- Supreme Court of the United States

Argued December 11 and 12, 1967 Decided June 10, 1968
- Full case name: Nelson SIBRON, Appellant, v. STATE OF NEW YORK. John Francis PETERS, Appellant, v. STATE OF NEW YORK.
- Citations: 392 U.S. 40 (more) 88 S.Ct. 1889, 20 L.Ed.2d 917

Holding
- Police may stop a person if they have a reasonable suspicion that the person has committed or is about to commit a crime, and may frisk the suspect for weapons if they have reasonable suspicion that the suspect is armed and dangerous, without violating the Fourth Amendment prohibition on unreasonable searches and seizures. A police officer can also ask for a suspect's name, address, and purpose when they stop a suspect in a public place and reasonably suspect them of committing a felony. Sibron's conviction reversed; Peters' conviction upheld.

Court membership
- Chief Justice Earl Warren Associate Justices Hugo Black · William O. Douglas John M. Harlan II · William J. Brennan Jr. Potter Stewart · Byron White Abe Fortas · Thurgood Marshall

Case opinions
- Majority: Warren, joined by Stewart, Brennan, Marshall
- Concurrence: Harlan
- Concurrence: White
- Concurrence: Douglas
- Concurrence: Fortas
- Concur/dissent: Black

Laws applied
- U.S. Const. amends. IV, XIV

= Sibron v. New York =

Sibron v. New York, 392 U.S. 40 (1968) was a Supreme Court companion case to Terry v. Ohio.

==Background==
===Sibron's Case===
On March 9, 1965, NYPD officer Anthony Martin, was patrolling Brooklyn when he spotted Nelson Sibron converse with a group of known narcotics addicts between the hours of 4 PM and 12 AM. Later, he saw Sibron enter a restaurant and talk with three other addicts before ordering pie and a cup of coffee. Martin then approached Sibron and asked him to come outside. As both men were outside, Martin stated, "You know what I am after." According to his testimony during a suppression hearing, Sibron then mumbled incoherently before reaching into his pocket. Martin simultaneously reached into his pocket and pulled out several envelopes containing heroin. During his testimony, Martin did not overhear the contents of the conversations, nor did he observe any objects being passed along. Although the trial judge was about to grant Sibron's motion, the prosecution relayed to him that Sibron admitted that he was talking to the groups about drugs. Sibron then pled guilty while retaining his right to appeal. His conviction was upheld by the appellate court without opinion.

===Peters' Case===

On July 10, 1964, off-duty NYPD officer, Samuel Lasky, heard a noise at his apartment door shortly after finishing a shower. After finishing a telephone call, he saw two tiptoeing from an alcove to a hallway staircase from a peephole. Once he got dressed, armed himself, and called the police, Lasky observed a tall man and a shorter man go back to the alcove. Suspecting that he encountered two burglars, he slammed the apartment door after entering the hallway. As the men started to run, Lasky caught the shorter man, Peters, as he ran from the sixth floor to an area between the fifth and fourth floors. Peters was grabbed by the collar while the other suspect escaped. He explained to Lasky that he was visiting his girlfriend, but did not reveal her name due to her already being married.

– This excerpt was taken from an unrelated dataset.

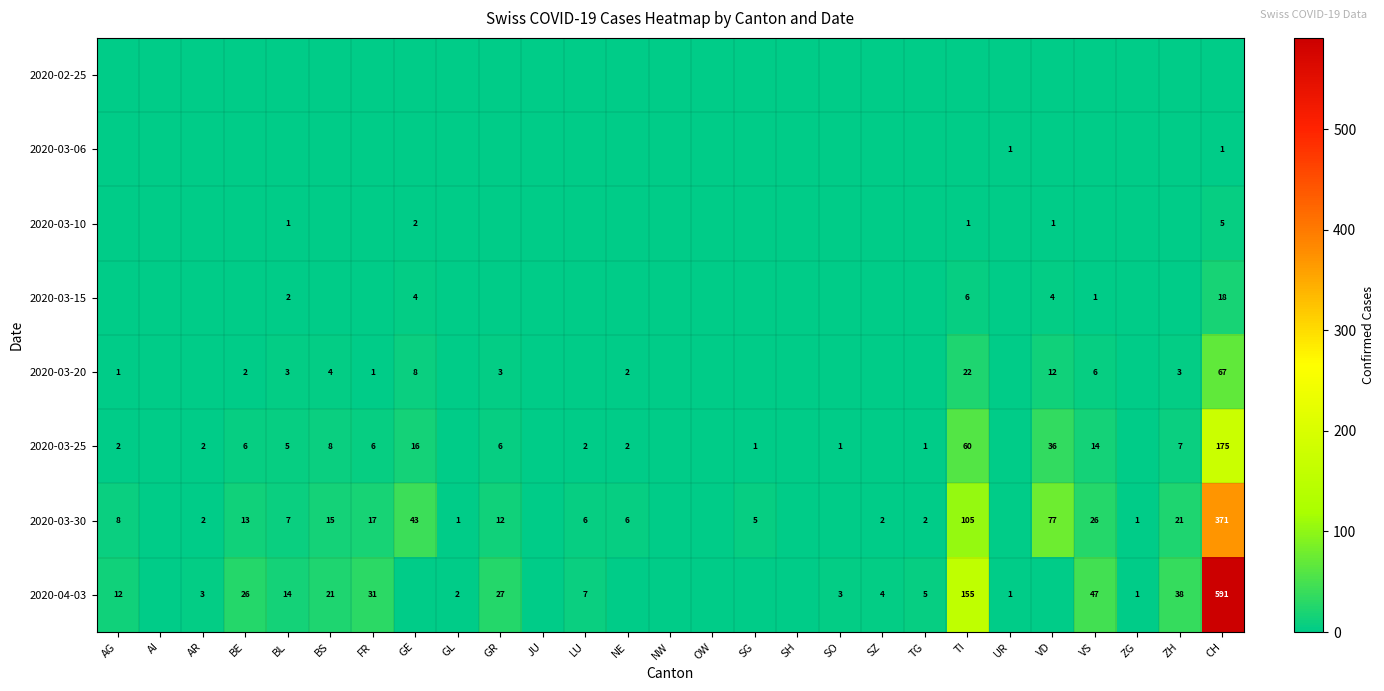

The 2020-03-25 series shows 2 at NE. True or false?

True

While conducting a patdown, Lasky felt a hard object outside of Peters' pocket that, according to him, might have been a knife. He pulled out an envelope from Peters' pocket full of burglary tools. Lasky testified that he did not recognize either Peters or the unknown suspect as tenants during the 12 years he resided at the complex.
Peters' motion to suppress was denied under the reasoning that his response was "clearly unsatisfactory" and that Lasky had reasonable suspicion that he was armed and dangerous.

==Opinion of the Court==

Chief Justice Earl Warren delivered the majority opinion of the Court. Sibron's conviction was reversed as Officer Martin was ignorant of what his conversations were about. Furthermore, he did not specify that he suspected that Sibron was armed and dangerous; even if he did, he improperly reached into Sibron's pockets rather than feeling the outside areas. However, Peters' conviction was upheld as Lasky not only possessed reasonable suspicion, but also probable cause that he committed burglary based on the circumstances.

===Black's Concur/Dissent===

Justice Hugo Black disagreed with the reversal of Sibron's conviction because he opined that Sibron's action of reaching into his pocket can be an indication that someone possesses a dangerous weapon. Additionally, police officers have to make split-second decisions to preserve the lives of themselves and others.